3ª. Também não se justifica a preservação do instituto da exceção de pré-executividade sob o argumento de que deve ser mantida para facultar ao executado a possibilidade de suspender a execução. A suspensividade que se concebia em relação a ela só era possível porque os embargos, como regra, também suspendiam a execução. Havia, portanto, uma simetria de tratamento entre os dois institutos, quanto aos efeitos que produziam no andamento processual. Todavia, na sistemática atual (introduzida pela Lei 11.382/06), os embargos perderam o efeito suspensivo, sendo a regra o regular processamento da ação executória. Ora, se os próprios embargos perderam o efeito ordinário da suspensividade da execução, seria um contra-senso pretender preservar a exceção de pré-executividade com efeito suspensivo. Além do mais, na sistemática atual, a suspensão da execução não mais evita os atos executórios do tipo da penhora (§ 6o. do art. 739-A do CPC). Não sendo possível evitar a penhora, não se justifica a permanência do instituto da exceção de pré-executividade.
4ª. Não há necessidade, por outro lado, da manutenção da exceção de pré-executividade para suscitar questões de ordem pública quando já escoado o prazo para embargos. Uma simples petição é suficiente para alertar ao Juiz que aprecie as matérias que ele deve conhecer de ofício (as matérias de ordem pública não precluem e podem ser apreciadas a qualquer tempo, art. 267, § 3o.), sem necessidade de denominá-la tecnicamente de exceção de pré-executividade.
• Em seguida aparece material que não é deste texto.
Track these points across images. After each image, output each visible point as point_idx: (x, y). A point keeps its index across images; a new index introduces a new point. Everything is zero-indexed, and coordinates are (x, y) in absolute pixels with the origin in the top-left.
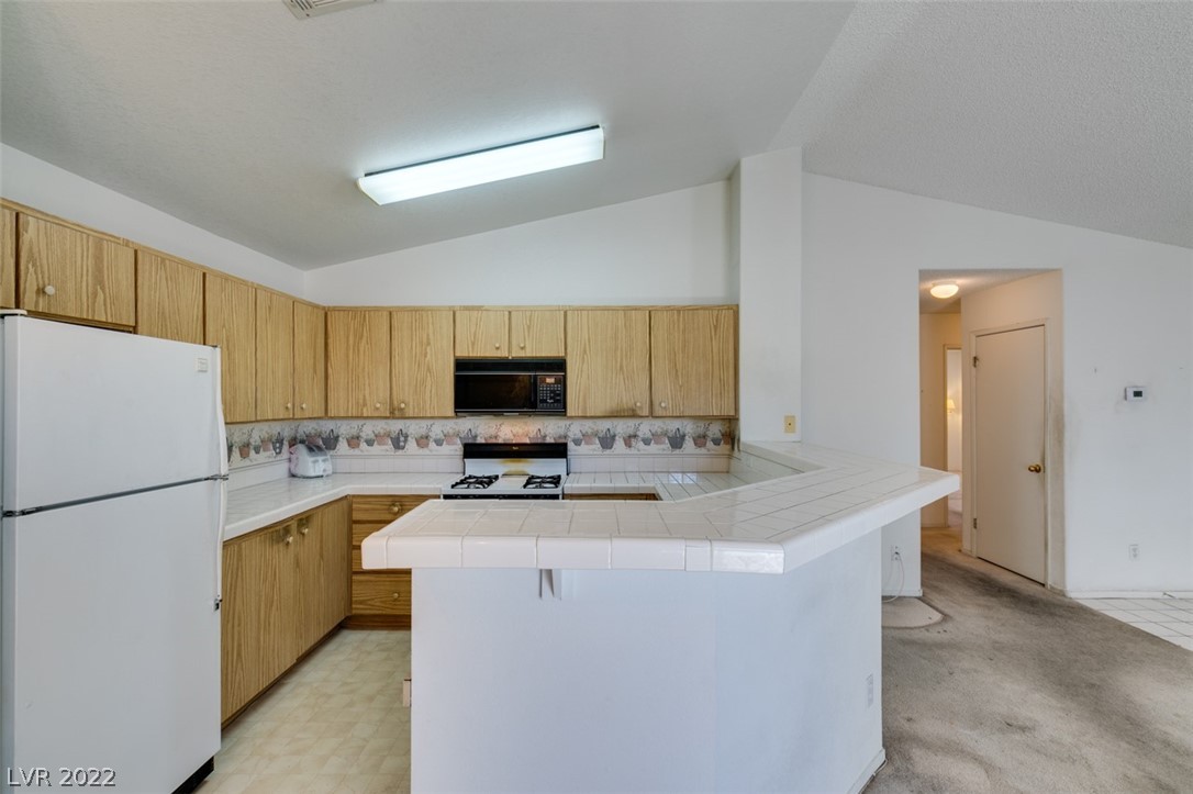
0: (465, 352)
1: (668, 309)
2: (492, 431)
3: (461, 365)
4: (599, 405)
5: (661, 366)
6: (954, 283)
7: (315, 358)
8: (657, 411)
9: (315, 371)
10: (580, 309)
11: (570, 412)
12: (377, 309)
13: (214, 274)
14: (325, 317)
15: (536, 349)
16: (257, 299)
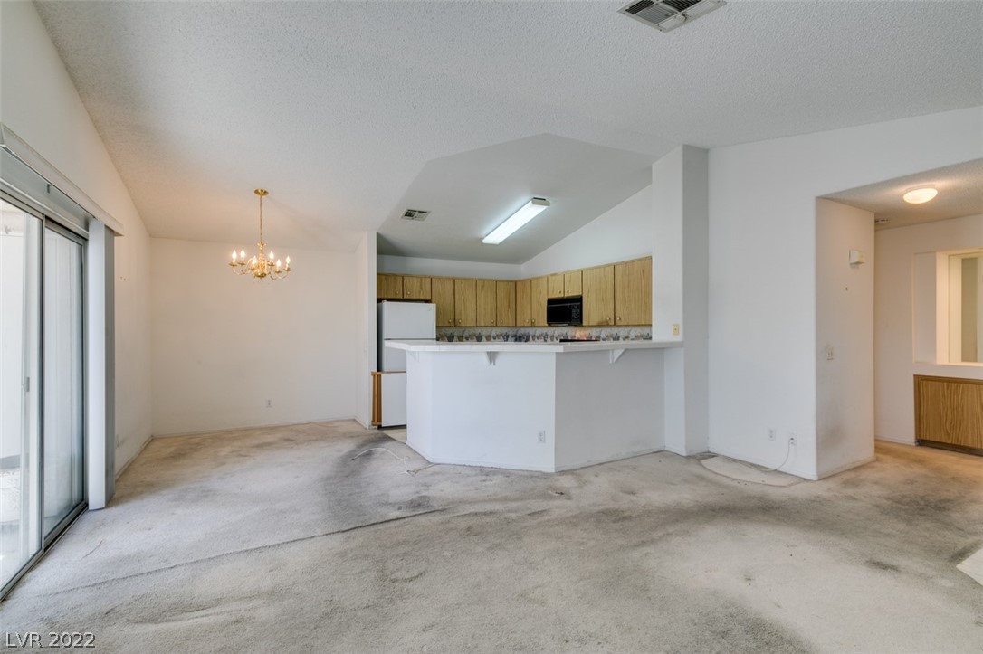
0: (549, 297)
1: (626, 263)
2: (573, 334)
3: (550, 302)
4: (595, 320)
5: (619, 296)
6: (933, 186)
7: (509, 302)
8: (618, 323)
9: (509, 308)
10: (589, 269)
11: (584, 324)
12: (528, 279)
13: (459, 279)
14: (515, 285)
15: (573, 292)
16: (477, 283)
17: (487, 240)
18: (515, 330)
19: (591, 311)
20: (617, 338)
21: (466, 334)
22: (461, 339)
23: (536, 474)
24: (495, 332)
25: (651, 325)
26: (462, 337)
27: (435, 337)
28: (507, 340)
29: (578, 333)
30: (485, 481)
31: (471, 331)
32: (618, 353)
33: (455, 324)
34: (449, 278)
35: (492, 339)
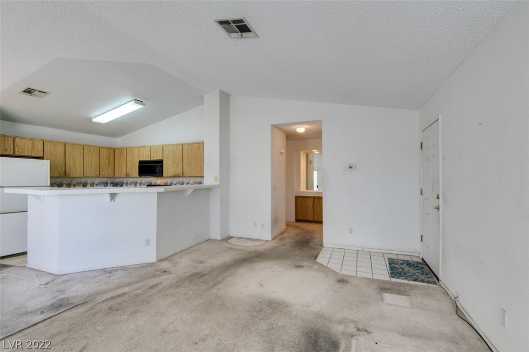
0: (141, 159)
1: (188, 144)
2: (155, 181)
3: (141, 162)
4: (171, 174)
5: (185, 161)
6: (304, 127)
7: (109, 162)
8: (185, 175)
9: (109, 165)
10: (168, 145)
11: (164, 176)
12: (124, 148)
13: (69, 144)
14: (113, 152)
15: (156, 157)
16: (84, 148)
17: (94, 120)
18: (112, 179)
19: (168, 169)
20: (182, 184)
21: (74, 182)
22: (69, 185)
23: (145, 265)
24: (97, 181)
25: (203, 177)
26: (70, 184)
27: (49, 184)
28: (106, 186)
29: (159, 181)
30: (110, 277)
31: (78, 180)
32: (190, 192)
33: (65, 175)
34: (61, 143)
35: (95, 186)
5ª. Não é plausível a interpretação de que a impugnação prevista no par. 1º. do art. 475-J pressupõe a penhora de bens, o que justificaria a permanência da exceção de pré-executividade na fase de cumprimento de sentença. Tal interpretação geraria o paradoxo de deixar que permanecesse nessa fase, ficando entretanto extinta no processo autônomo de execução (próprio para os títulos extra-judiciais). A prevalecer a orientação de que a penhora continua como uma exigência para a impugnação, criaríamos o paradoxo de tornar mais complexo e demorado o procedimento executivo para os títulos judiciais, quando deveria ser mais enxuto. Na verdade, o citado dispositivo não exige a penhora como requisito para ingresso da impugnação, mas sim indica o momento a partir do qual o executado tem que oferecê-la, sob pena de precluir seu direito de apresentar defesa na fase de cumprimento de sentença. Nada impede que o executado se antecipe, protocolizando sua impugnação antes mesmo de ser realizado qualquer ato de penhora nos autos. Ao cumprimento de sentença aplicam-se subsidiariamente as regras do processo de execução (art. 475-R do CPC), logo a mesma concepção deve se aplicar a um e a outro. Se não cabe exceção de pré-executividade no processo autônomo de execução (previsto para os títulos extrajudiciais), com mais razão também não é viável na fase de cumprimento de sentença.